▶ Work instructions
1 - Using the pre-Socratic philosophy passage about Anaximenes, explain how air becomes the other substances.
2 - In the pre-Socratic philosophy text, what does Anaximander say the archê is?
3 - Resume the pre-Socratic philosophy text from its last sentence.

▶ Page text
'''
Pre-Socratic Philosophy
Choose one of the following passages and write a two (maximum three) page exegetical account of that
passage.
T1 Hippolytus, Refutation of All Heresies 1.6.1-2 (A Presocratic Reader Chapter 2/The Milesians, T10, p. 17):
“(1) He [sc. Anaximander] says that the archê is neither water nor any of the other things called
elements, but some nature which is apeiron, out of which comes to be all the heavens and the worlds
in them. (2) This is eternal and ageless and surrounds all the worlds. (3) In addition he said that
motion is eternal, in which it occurs that the heavens come to be
T2 Theophrastus, quoted by Simplicius, Commentary on Aristotle’s Physics 24.26-25.1 (A Presocratic Reader
Chapter 2/The Milesians, T21, p. 19): “(1) Anaximenes, like Anaximander, declares that the
underlying nature is one and unlimited but not indeterminate [apeiron], as Anaximander held, but
definite, saying that it is air. (2) It differs in rarity and density according to the substances <it
becomes>. Becoming finer, it comes to be fire; being condensed, it comes to be wind, then cloud;
and when still further condensed, it becomes water, then earth, then stones, and the rest come to be
from these. (3) He too makes motion eternal and says that change also come to be though it.”
'''
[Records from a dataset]
'''
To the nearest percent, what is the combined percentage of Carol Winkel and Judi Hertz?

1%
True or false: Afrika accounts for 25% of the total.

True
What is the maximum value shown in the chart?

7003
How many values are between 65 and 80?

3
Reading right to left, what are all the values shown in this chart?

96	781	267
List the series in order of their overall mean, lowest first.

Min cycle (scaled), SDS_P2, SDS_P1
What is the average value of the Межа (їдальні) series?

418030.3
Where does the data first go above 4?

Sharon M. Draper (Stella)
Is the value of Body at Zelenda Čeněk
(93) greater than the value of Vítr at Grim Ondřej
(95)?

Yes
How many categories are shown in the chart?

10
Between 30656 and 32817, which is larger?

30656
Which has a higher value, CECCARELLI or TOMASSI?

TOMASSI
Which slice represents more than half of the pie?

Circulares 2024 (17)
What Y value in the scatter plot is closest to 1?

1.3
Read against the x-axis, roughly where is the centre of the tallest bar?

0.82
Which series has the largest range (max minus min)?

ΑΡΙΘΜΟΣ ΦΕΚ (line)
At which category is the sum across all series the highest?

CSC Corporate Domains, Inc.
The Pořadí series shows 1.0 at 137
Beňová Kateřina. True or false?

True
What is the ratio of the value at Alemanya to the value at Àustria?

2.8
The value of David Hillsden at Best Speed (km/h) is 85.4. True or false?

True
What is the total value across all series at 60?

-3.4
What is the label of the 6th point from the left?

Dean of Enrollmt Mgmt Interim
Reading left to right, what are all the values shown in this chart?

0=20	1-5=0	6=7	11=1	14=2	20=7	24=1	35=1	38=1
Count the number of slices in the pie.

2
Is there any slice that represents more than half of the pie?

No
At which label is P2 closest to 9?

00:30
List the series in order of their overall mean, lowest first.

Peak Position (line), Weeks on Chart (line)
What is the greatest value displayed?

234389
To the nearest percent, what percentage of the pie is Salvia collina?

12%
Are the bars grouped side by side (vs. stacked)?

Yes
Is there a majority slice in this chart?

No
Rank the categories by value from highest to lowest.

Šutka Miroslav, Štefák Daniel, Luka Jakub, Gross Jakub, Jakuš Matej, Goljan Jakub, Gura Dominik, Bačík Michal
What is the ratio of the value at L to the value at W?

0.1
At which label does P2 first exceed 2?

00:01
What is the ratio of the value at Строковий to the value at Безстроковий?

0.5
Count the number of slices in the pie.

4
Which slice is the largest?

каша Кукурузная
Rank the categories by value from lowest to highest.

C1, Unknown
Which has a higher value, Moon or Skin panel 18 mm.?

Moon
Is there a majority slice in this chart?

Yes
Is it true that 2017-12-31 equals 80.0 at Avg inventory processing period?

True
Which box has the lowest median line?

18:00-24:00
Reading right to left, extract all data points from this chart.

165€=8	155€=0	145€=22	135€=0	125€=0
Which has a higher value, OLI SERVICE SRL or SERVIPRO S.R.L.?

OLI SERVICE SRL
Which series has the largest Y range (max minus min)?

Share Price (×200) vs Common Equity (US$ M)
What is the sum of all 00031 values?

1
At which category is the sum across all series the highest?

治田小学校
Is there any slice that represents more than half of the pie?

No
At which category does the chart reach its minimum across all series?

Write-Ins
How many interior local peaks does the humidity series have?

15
'''
▶ Task-by-task results
1 - Air differs in rarity and density. Becoming finer, it turns into fire. Condensed, it becomes wind and then cloud. Condensed further, it becomes water, then earth, then stones, and the rest come to be from these.

2 - Some nature which is apeiron, neither water nor any of the other things called elements.

3 -
T3 Simplicius, Commentary on Aristotle’s Physics 152.21-153.13 (A Presocratic Reader Chaper 13/Diogenes of
Apollonia, T5, p. 140) “(1) And my opinion, that which possesses intelligence is what people call air,
and all humans are ruled by it and it rules all things. (2) For in my opinion, this very thing is god, and
it reaches everything and arranges all things and is in everything. (3) And there is no single thing that
does not share in this. But no single things shares in it in the same way as anything else, but there are
any forms both of air itself and of intelligence.”